WORK INSTRUCTIONS> Give the whole listing below once more, exactly, without pictures.

THE INPUT>
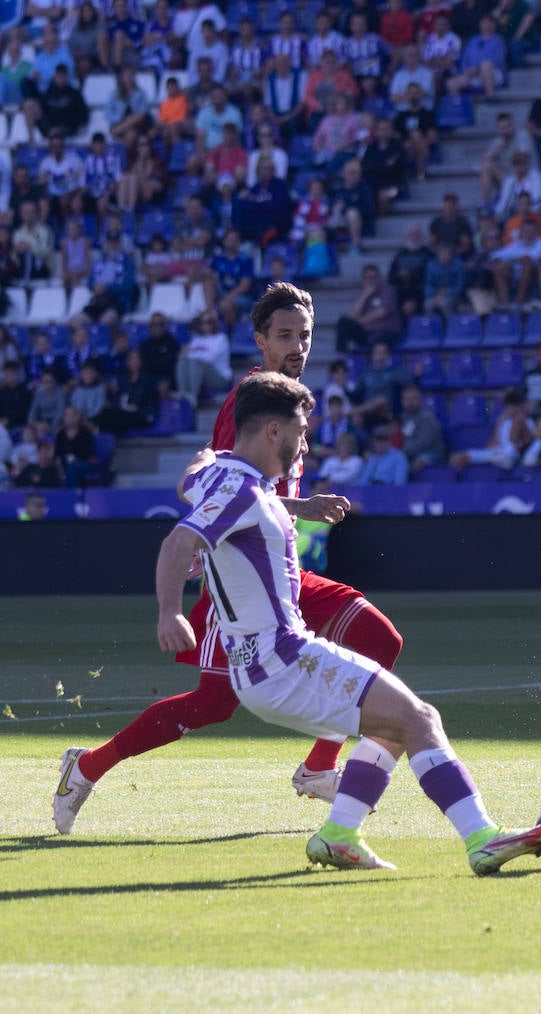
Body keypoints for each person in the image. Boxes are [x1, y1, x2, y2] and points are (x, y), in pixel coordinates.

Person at [126, 371, 541, 871]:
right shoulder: (243, 492)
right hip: (282, 659)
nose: (304, 441)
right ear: (273, 431)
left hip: (262, 664)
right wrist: (169, 611)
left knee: (393, 725)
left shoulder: (225, 475)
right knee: (421, 719)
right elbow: (178, 541)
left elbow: (192, 476)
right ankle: (481, 838)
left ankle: (339, 834)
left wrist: (208, 460)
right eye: (300, 430)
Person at [52, 283, 407, 835]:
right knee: (213, 705)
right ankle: (88, 765)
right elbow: (219, 487)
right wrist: (298, 507)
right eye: (284, 335)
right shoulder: (248, 402)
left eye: (304, 335)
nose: (297, 345)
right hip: (240, 581)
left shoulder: (291, 400)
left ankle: (319, 768)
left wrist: (298, 506)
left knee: (380, 640)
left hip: (285, 574)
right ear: (260, 339)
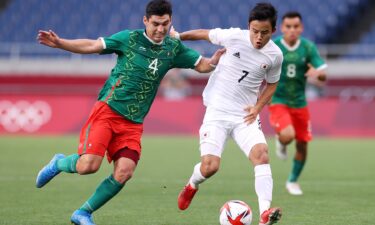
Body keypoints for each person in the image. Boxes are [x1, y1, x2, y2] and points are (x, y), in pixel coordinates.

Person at [35, 1, 225, 225]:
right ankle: (58, 163)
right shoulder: (129, 38)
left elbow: (201, 65)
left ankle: (83, 213)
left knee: (124, 171)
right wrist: (61, 44)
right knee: (88, 166)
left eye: (165, 24)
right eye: (155, 24)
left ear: (170, 22)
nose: (160, 29)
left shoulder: (173, 48)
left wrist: (213, 62)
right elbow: (93, 45)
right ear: (145, 21)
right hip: (108, 110)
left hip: (133, 122)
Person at [170, 3, 283, 225]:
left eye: (265, 33)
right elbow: (204, 34)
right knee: (210, 167)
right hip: (217, 112)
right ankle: (192, 184)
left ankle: (264, 214)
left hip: (245, 116)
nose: (258, 37)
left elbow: (272, 84)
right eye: (255, 31)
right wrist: (178, 36)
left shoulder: (275, 56)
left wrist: (258, 107)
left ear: (273, 31)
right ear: (248, 27)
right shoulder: (233, 36)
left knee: (261, 154)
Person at [269, 12, 327, 196]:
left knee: (302, 146)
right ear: (282, 28)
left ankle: (292, 181)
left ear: (301, 28)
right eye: (288, 26)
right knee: (288, 135)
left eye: (296, 26)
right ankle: (281, 140)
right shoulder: (274, 45)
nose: (292, 30)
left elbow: (322, 74)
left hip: (300, 104)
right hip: (278, 100)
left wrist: (317, 74)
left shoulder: (308, 47)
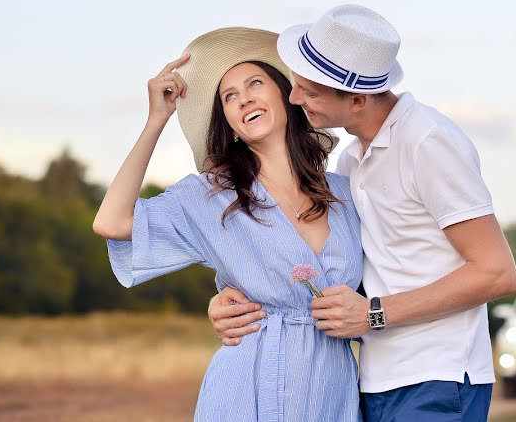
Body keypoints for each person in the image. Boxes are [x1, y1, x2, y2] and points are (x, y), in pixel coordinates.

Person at [208, 5, 516, 422]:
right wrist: (231, 302)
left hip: (438, 379)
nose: (295, 98)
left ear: (357, 99)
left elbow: (496, 272)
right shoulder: (351, 162)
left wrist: (373, 313)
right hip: (373, 379)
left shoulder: (428, 142)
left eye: (310, 91)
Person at [92, 27, 364, 421]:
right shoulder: (212, 196)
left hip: (331, 391)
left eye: (255, 83)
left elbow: (383, 290)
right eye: (229, 97)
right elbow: (112, 222)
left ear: (287, 94)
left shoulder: (347, 194)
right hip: (246, 390)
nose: (244, 99)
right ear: (230, 123)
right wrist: (156, 120)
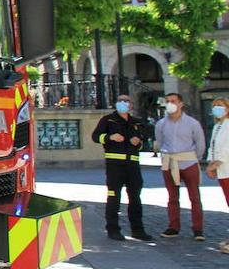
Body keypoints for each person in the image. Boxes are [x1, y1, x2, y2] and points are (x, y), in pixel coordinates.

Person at [91, 94, 152, 241]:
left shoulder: (136, 123)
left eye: (126, 101)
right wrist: (109, 137)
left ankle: (138, 230)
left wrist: (138, 142)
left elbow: (144, 140)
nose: (123, 103)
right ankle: (113, 229)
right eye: (120, 101)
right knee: (114, 197)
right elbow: (95, 136)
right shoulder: (108, 120)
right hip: (115, 165)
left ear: (131, 105)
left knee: (135, 198)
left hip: (133, 165)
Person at [153, 92, 204, 241]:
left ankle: (198, 229)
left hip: (188, 161)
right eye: (168, 101)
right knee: (172, 197)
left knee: (194, 197)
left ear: (180, 104)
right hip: (170, 162)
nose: (170, 104)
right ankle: (173, 227)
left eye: (173, 101)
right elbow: (160, 142)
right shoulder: (161, 124)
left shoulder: (192, 123)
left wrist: (196, 158)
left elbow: (200, 143)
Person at [204, 96, 229, 250]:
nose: (217, 108)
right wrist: (211, 162)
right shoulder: (217, 126)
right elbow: (213, 146)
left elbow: (227, 149)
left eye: (220, 105)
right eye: (215, 105)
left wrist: (215, 164)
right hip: (222, 171)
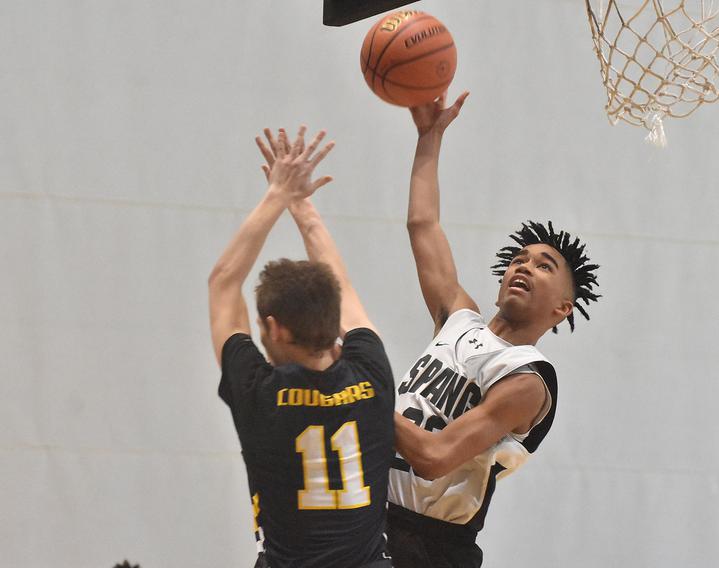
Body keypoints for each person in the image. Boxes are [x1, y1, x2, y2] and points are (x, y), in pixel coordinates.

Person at [386, 93, 602, 567]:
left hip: (429, 547)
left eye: (544, 266)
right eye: (519, 260)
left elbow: (435, 455)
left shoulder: (529, 379)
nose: (525, 266)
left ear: (564, 308)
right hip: (372, 521)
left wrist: (364, 395)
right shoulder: (458, 316)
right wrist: (429, 137)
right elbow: (423, 225)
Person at [209, 126, 395, 568]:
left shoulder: (260, 394)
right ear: (335, 323)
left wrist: (278, 193)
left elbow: (222, 283)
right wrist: (303, 208)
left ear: (274, 329)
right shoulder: (372, 372)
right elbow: (343, 288)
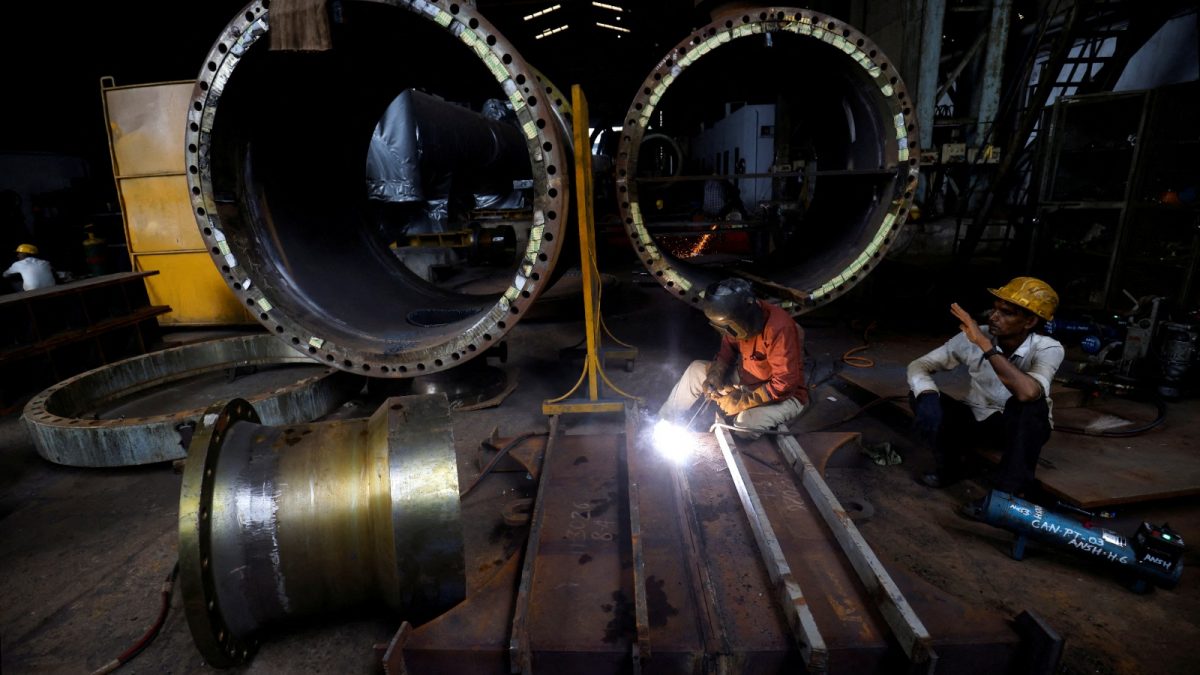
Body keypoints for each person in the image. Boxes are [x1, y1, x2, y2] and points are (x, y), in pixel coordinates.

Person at [907, 277, 1064, 514]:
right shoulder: (974, 335)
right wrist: (927, 396)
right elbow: (920, 365)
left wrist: (984, 345)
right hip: (978, 420)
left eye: (1006, 313)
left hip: (1019, 428)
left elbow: (1028, 392)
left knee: (1029, 406)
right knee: (921, 395)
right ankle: (951, 468)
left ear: (1030, 321)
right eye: (995, 308)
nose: (993, 316)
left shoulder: (1048, 348)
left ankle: (1005, 495)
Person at [658, 278, 807, 439]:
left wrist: (741, 402)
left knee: (745, 426)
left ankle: (758, 414)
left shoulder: (778, 327)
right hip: (747, 380)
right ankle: (665, 423)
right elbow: (726, 352)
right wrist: (716, 375)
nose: (730, 332)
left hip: (784, 396)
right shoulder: (736, 320)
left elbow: (784, 385)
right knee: (696, 370)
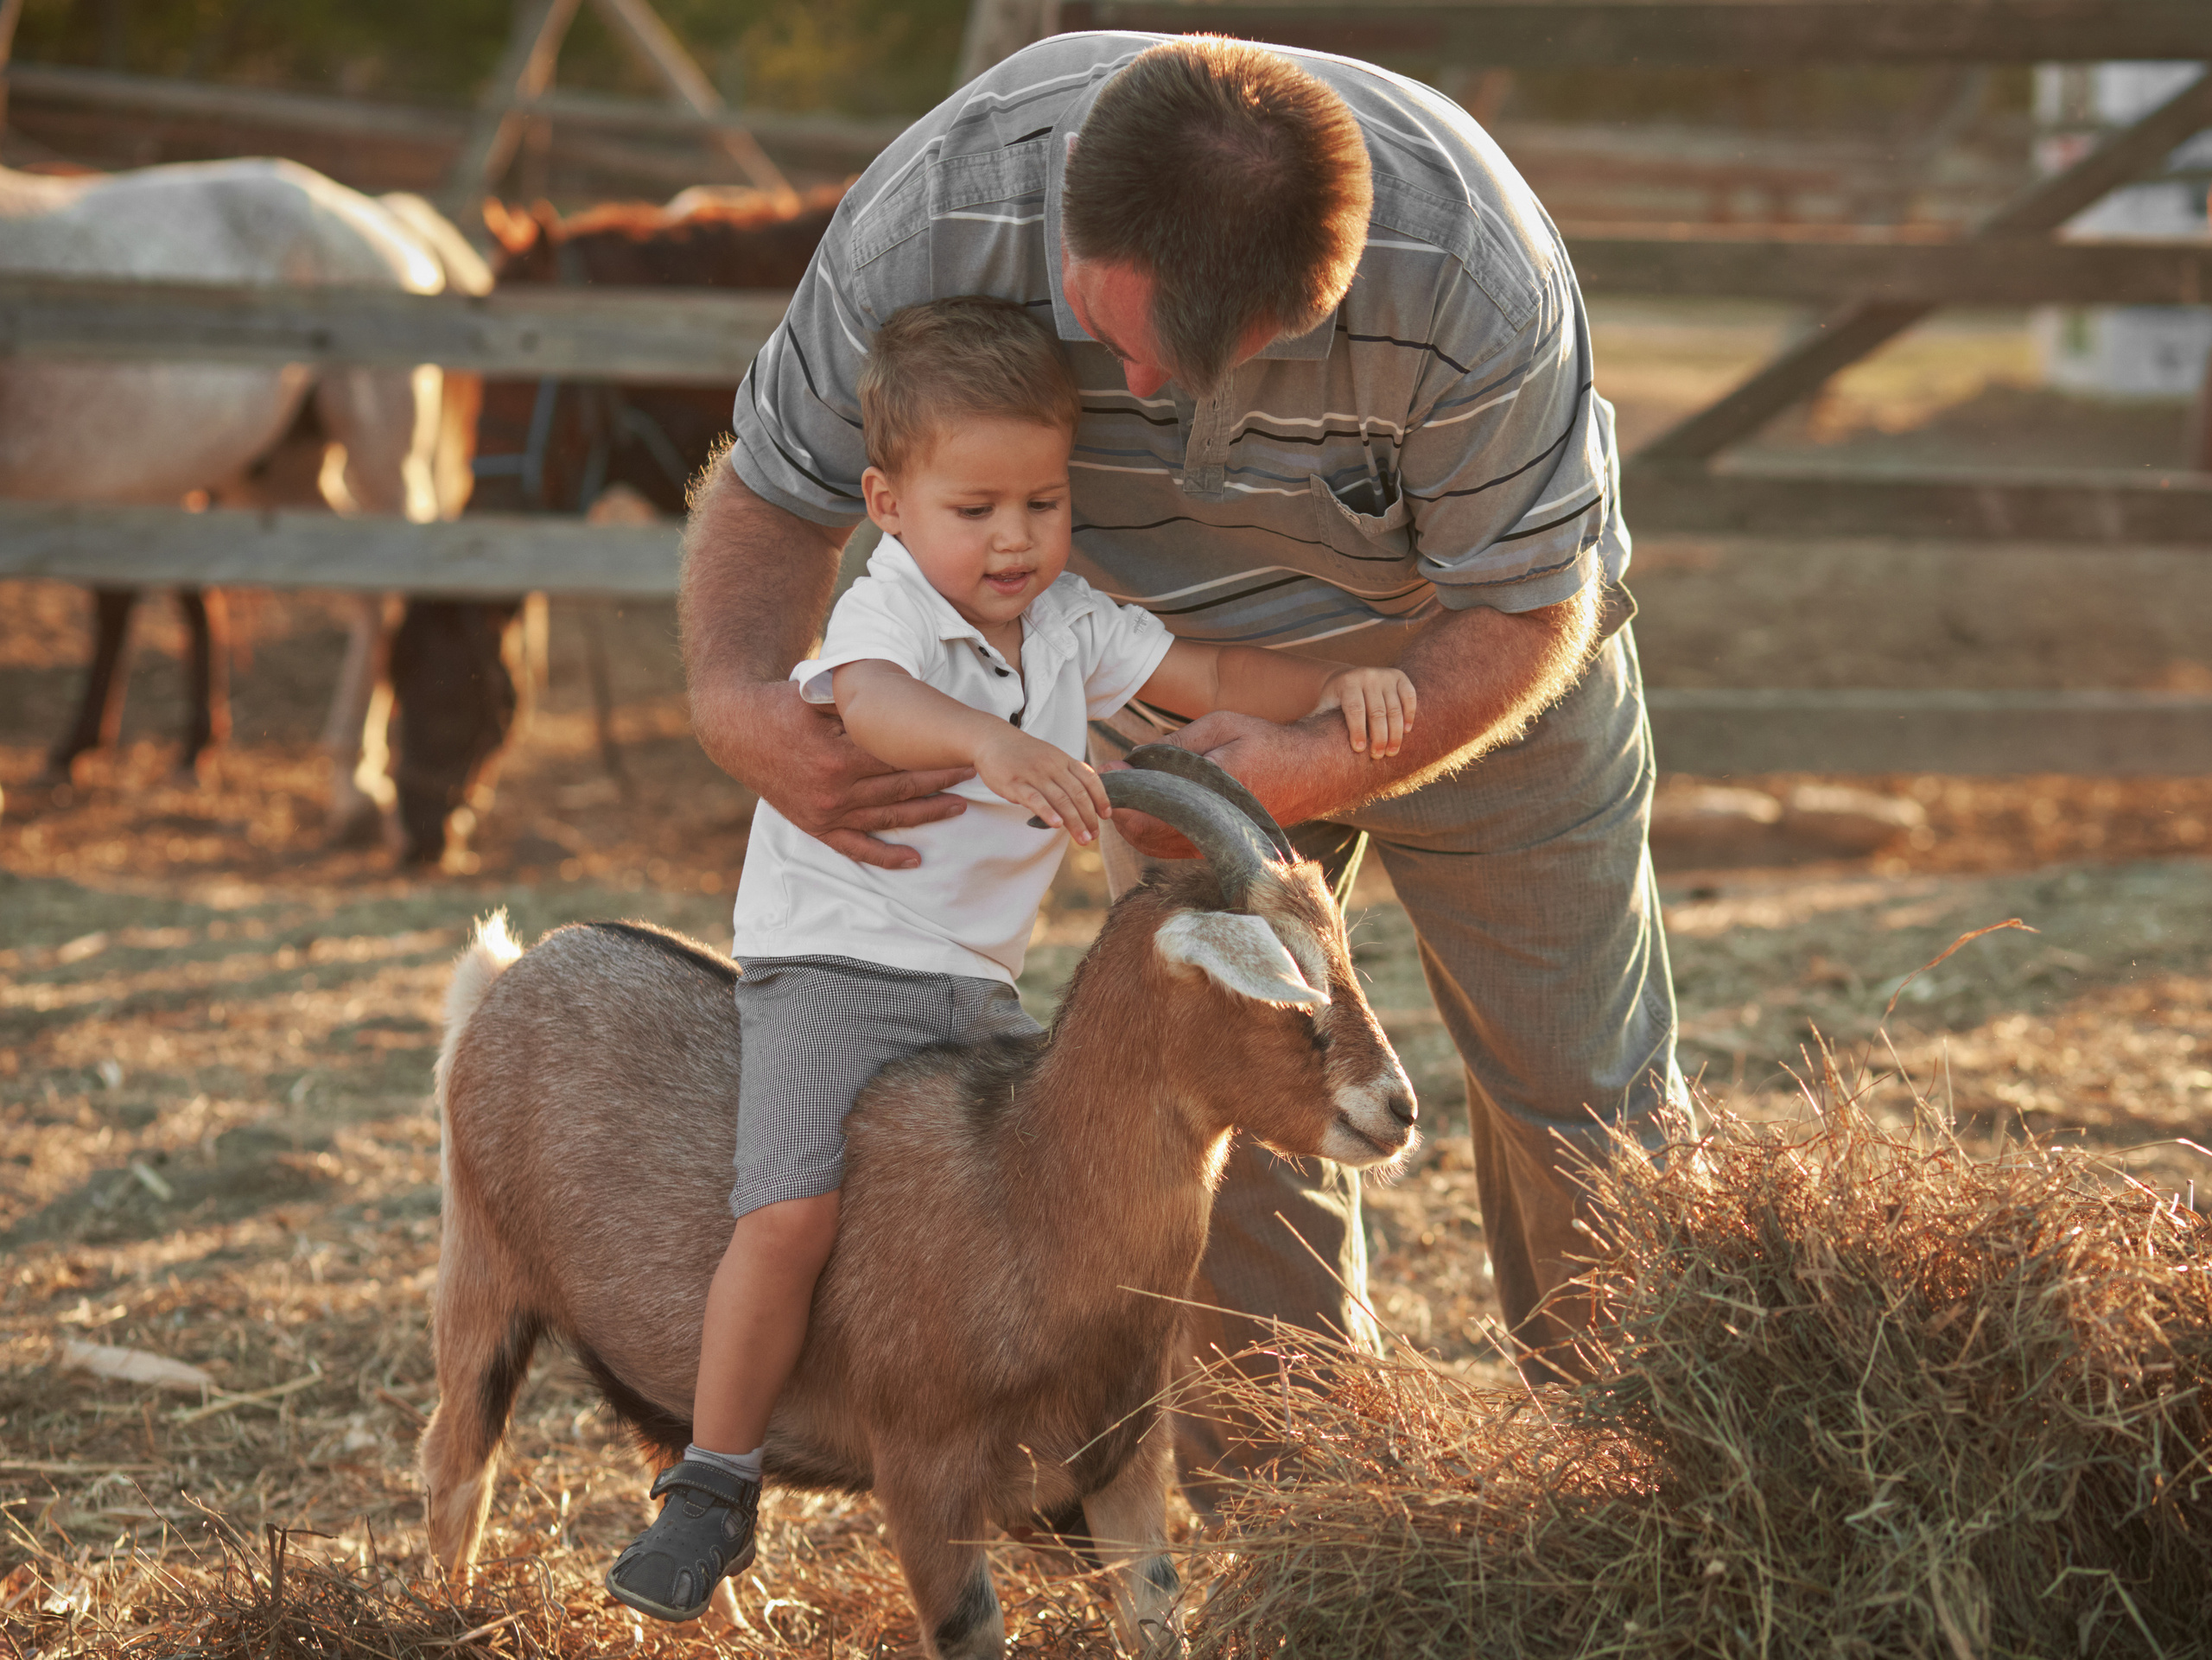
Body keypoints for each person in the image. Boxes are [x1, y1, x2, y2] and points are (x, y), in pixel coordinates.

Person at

YOUR RESPONSE>
Body keypoints for each person in the image. Boxes are [x1, y1, x2, y2] and points are (x, y), in pixel coordinates.

Person at [126, 371, 541, 871]:
right shoulder: (243, 492)
right hip: (282, 659)
nose: (304, 441)
right ear: (273, 431)
left hip: (262, 664)
right wrist: (169, 611)
left knee: (393, 725)
left shoulder: (225, 475)
right knee: (421, 719)
right elbow: (178, 541)
left elbow: (192, 476)
right ankle: (481, 838)
left ankle: (339, 834)
left wrist: (208, 460)
right eye: (300, 430)
Person at [52, 283, 407, 835]:
right knee: (213, 705)
right ankle: (88, 765)
right elbow: (219, 487)
right wrist: (298, 507)
right eye: (284, 335)
right shoulder: (248, 402)
left eye: (304, 335)
nose: (297, 345)
right hip: (240, 581)
left shoulder: (291, 400)
left ankle: (319, 768)
left wrist: (298, 506)
left knee: (380, 640)
left hip: (285, 574)
right ear: (260, 339)
Body keypoints for each person in the image. Boxes are [x1, y1, x2, y2] and points are (x, y), in pixel coordinates.

Person at [35, 1, 225, 225]:
right ankle: (58, 163)
right shoulder: (129, 38)
left elbow: (201, 65)
left ankle: (83, 213)
left knee: (124, 171)
right wrist: (61, 44)
right knee: (88, 166)
left eye: (165, 24)
right eye: (155, 24)
left ear: (170, 22)
nose: (160, 29)
left shoulder: (173, 48)
left wrist: (213, 62)
right elbow: (93, 45)
right ear: (145, 21)
right hip: (108, 110)
left hip: (133, 122)
Person at [170, 3, 283, 225]:
left eye: (265, 33)
right elbow: (204, 34)
right knee: (210, 167)
right hip: (217, 112)
right ankle: (192, 184)
left ankle: (264, 214)
left hip: (245, 116)
nose: (258, 37)
left elbow: (272, 84)
right eye: (255, 31)
right wrist: (178, 36)
left shoulder: (275, 56)
left wrist: (258, 107)
left ear: (273, 31)
right ear: (248, 27)
right shoulder: (233, 36)
left knee: (261, 154)
Person at [269, 12, 327, 196]:
left knee: (302, 146)
right ear: (282, 28)
left ankle: (292, 181)
left ear: (301, 28)
right eye: (288, 26)
right knee: (288, 135)
left eye: (296, 26)
right ankle: (281, 140)
right shoulder: (274, 45)
nose: (292, 30)
left elbow: (322, 74)
left hip: (300, 104)
right hip: (278, 100)
left wrist: (317, 74)
left shoulder: (308, 47)
Body keypoints for each person in the image. Boxes are [x1, y1, x2, y2] and points are (x, y), in pixel coordinates.

Person at [208, 5, 516, 422]:
right wrist: (231, 302)
left hip: (438, 379)
nose: (295, 98)
left ear: (357, 99)
left elbow: (496, 272)
right shoulder: (351, 162)
left wrist: (373, 313)
right hip: (373, 379)
left shoulder: (428, 142)
left eye: (310, 91)
Person at [92, 27, 364, 421]:
right shoulder: (212, 196)
left hip: (331, 391)
left eye: (255, 83)
left elbow: (383, 290)
right eye: (229, 97)
right elbow: (112, 222)
left ear: (287, 94)
left shoulder: (347, 194)
right hip: (246, 390)
nose: (244, 99)
right ear: (230, 123)
right wrist: (156, 120)
Body keypoints for each person in the image. Boxes are [x1, y1, x2, y2] and points are (x, y), in pixel coordinates.

Person at [91, 94, 152, 241]:
left shoulder: (136, 123)
left eye: (126, 101)
right wrist: (109, 137)
left ankle: (138, 230)
left wrist: (138, 142)
left elbow: (144, 140)
nose: (123, 103)
right ankle: (113, 229)
right eye: (120, 101)
right knee: (114, 197)
right elbow: (95, 136)
right shoulder: (108, 120)
right hip: (115, 165)
left ear: (131, 105)
left knee: (135, 198)
left hip: (133, 165)
Person at [153, 92, 204, 241]:
left ankle: (198, 229)
left hip: (188, 161)
right eye: (168, 101)
right knee: (172, 197)
left knee: (194, 197)
left ear: (180, 104)
right hip: (170, 162)
nose: (170, 104)
right ankle: (173, 227)
left eye: (173, 101)
right elbow: (160, 142)
right shoulder: (161, 124)
left shoulder: (192, 123)
left wrist: (196, 158)
left elbow: (200, 143)
Person at [204, 96, 229, 250]:
nose: (217, 108)
right wrist: (211, 162)
right shoulder: (217, 126)
right elbow: (213, 146)
left elbow: (227, 149)
left eye: (220, 105)
right eye: (215, 105)
left wrist: (215, 164)
right hip: (222, 171)
Body keypoints for each person in the image. Boxes are [x1, y1, x2, y2] and points are (x, y), in pixel coordinates.

Person at [386, 93, 602, 567]:
left hip: (429, 547)
left eye: (544, 266)
right eye: (519, 260)
left elbow: (435, 455)
left shoulder: (529, 379)
nose: (525, 266)
left ear: (564, 308)
right hip: (372, 521)
left wrist: (364, 395)
right shoulder: (458, 316)
right wrist: (429, 137)
right elbow: (423, 225)
Person at [209, 126, 395, 568]:
left shoulder: (260, 394)
right ear: (335, 323)
left wrist: (278, 193)
left elbow: (222, 283)
right wrist: (303, 208)
left ear: (274, 329)
right shoulder: (372, 372)
right elbow: (343, 288)
Body keypoints for each person in the image. Boxes are [x1, y1, x2, y2] and points are (x, y), in pixel coordinates.

Person at [907, 277, 1064, 514]:
right shoulder: (974, 335)
right wrist: (927, 396)
right elbow: (920, 365)
left wrist: (984, 345)
right hip: (978, 420)
left eye: (1006, 313)
left hip: (1019, 428)
left elbow: (1028, 392)
left knee: (1029, 406)
right knee: (921, 395)
right ankle: (951, 468)
left ear: (1030, 321)
right eye: (995, 308)
nose: (993, 316)
left shoulder: (1048, 348)
left ankle: (1005, 495)
Person at [658, 278, 807, 439]:
left wrist: (741, 402)
left knee: (745, 426)
left ankle: (758, 414)
left shoulder: (778, 327)
right hip: (747, 380)
right ankle: (665, 423)
right elbow: (726, 352)
right wrist: (716, 375)
nose: (730, 332)
left hip: (784, 396)
right shoulder: (736, 320)
left elbow: (784, 385)
right knee: (696, 370)
Body keypoints for each person in the image. Boxes are [x1, y1, x2, y2] and points are (x, y), in pixel coordinates.

Person at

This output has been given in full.